Segundo ele, o golpe ocorre quando há a destruição do sistema normativo e do texto constitucional, o que não teria acontecido no julgamento de impeachment da ex-presidente Dilma Rousseff

Fernando Nakagawa e Claudia Trevisan, Enviados especiais, O Estado de S.Paulo

03 de setembro de 2016 | 11h27

CHINA - O presidente Michel Temer afirmou neste sábado que o uso do rótulo de golpistas contra os que apoiaram o impeachment foi “muito bem-sucedido”, mas não tem apoio no texto da Constituição. Em sua opinião, a expressão tem um caráter político e não jurídico.

“A pergunta mais do que razoável é quais são os golpistas? Os representantes do povo que numericamente, expressivamente decretaram o impedimento, sob a presidência do presidente do Supremo Tribunal Federal? Serão todos golpistas no sentido jurídico?”, perguntou, em entrevista coletiva a jornalistas brasileiros na China.

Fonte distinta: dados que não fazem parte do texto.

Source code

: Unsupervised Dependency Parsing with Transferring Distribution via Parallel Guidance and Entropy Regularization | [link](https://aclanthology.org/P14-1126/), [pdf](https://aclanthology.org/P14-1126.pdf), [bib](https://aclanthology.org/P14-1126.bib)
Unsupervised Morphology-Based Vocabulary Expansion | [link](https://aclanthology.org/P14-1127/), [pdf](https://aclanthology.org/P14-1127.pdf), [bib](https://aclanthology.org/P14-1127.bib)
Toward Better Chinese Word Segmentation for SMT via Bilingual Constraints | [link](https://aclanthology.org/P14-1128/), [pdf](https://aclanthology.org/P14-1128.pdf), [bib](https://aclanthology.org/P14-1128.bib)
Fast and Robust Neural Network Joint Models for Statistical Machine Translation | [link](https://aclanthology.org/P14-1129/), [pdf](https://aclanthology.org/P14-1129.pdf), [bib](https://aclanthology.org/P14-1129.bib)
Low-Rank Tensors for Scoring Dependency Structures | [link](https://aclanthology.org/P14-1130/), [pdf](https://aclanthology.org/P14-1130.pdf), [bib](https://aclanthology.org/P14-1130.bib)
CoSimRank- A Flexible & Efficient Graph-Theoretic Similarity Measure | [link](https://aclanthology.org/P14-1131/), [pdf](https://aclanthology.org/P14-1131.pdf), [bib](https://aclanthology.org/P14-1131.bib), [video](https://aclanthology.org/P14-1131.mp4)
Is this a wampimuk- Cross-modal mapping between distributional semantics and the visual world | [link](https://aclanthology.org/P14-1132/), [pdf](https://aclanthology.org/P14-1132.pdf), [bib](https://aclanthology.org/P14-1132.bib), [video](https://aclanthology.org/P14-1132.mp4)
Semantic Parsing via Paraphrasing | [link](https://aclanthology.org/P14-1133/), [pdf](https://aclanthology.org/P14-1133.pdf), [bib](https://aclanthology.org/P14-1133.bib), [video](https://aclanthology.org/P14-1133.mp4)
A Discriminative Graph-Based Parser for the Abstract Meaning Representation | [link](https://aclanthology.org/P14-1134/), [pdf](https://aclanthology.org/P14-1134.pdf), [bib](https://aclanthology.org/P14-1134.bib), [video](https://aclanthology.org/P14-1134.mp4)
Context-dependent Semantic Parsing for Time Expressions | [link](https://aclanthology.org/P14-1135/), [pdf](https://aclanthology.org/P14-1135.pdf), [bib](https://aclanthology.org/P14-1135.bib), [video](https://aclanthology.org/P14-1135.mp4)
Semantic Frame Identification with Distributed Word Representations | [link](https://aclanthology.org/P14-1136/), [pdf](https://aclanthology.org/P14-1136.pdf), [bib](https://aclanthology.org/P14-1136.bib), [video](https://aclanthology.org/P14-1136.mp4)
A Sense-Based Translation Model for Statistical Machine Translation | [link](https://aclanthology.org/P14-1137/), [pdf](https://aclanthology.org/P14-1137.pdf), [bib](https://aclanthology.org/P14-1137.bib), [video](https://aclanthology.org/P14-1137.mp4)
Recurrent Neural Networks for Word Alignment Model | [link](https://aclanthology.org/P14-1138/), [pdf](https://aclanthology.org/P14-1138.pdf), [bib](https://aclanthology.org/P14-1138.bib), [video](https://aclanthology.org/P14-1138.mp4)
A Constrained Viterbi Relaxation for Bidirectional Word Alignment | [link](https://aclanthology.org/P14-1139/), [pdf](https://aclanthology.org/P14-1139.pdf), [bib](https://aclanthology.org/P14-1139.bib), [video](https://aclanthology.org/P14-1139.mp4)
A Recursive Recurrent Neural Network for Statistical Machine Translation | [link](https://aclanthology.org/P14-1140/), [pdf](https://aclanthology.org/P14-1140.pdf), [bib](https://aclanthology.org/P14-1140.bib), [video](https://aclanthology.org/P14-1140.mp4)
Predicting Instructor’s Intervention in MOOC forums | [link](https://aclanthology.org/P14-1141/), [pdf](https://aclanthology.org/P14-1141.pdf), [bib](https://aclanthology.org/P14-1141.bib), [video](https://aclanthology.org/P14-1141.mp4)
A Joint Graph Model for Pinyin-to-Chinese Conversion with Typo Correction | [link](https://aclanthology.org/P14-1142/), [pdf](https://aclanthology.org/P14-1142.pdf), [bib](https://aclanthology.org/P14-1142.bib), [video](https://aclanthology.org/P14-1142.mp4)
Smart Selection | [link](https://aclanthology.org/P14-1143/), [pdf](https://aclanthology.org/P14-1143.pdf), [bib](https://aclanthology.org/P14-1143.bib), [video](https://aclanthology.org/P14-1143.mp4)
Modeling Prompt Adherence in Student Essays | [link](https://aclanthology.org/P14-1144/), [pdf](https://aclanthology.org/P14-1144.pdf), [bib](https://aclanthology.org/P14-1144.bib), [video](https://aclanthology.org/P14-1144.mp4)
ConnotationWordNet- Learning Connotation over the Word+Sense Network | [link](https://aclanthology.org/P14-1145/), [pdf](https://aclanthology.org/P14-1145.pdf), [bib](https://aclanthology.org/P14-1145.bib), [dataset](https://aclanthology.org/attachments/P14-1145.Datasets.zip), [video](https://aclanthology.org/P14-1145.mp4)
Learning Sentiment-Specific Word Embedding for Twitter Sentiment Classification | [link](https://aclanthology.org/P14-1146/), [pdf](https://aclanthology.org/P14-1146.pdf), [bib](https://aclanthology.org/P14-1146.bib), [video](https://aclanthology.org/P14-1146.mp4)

Segundo ele, o golpe ocorre quando há a destruição do sistema normativo e do texto constitucional, o que não teria acontecido no julgamento de impeachment da ex-presidente Dilma Rousseff. Temer ressaltou que o artigo 79 da Constituição estabelece que o vice-presidente deve substituir o presidente em sua ausência ou impedimento e que o Congresso Nacional deve examinar eventuais pedidos de impeachment.

Mas ele reconheceu que a retórica da oposição funcionou: “Nós temos o hábito de apadrinhar certos rótulos e este é um rótulo, digamos assim, muito bem sucedido, mas contrário ao texto Constitucional. Na verdade, dá-se golpe quando você tem uma ruptura constitucional”.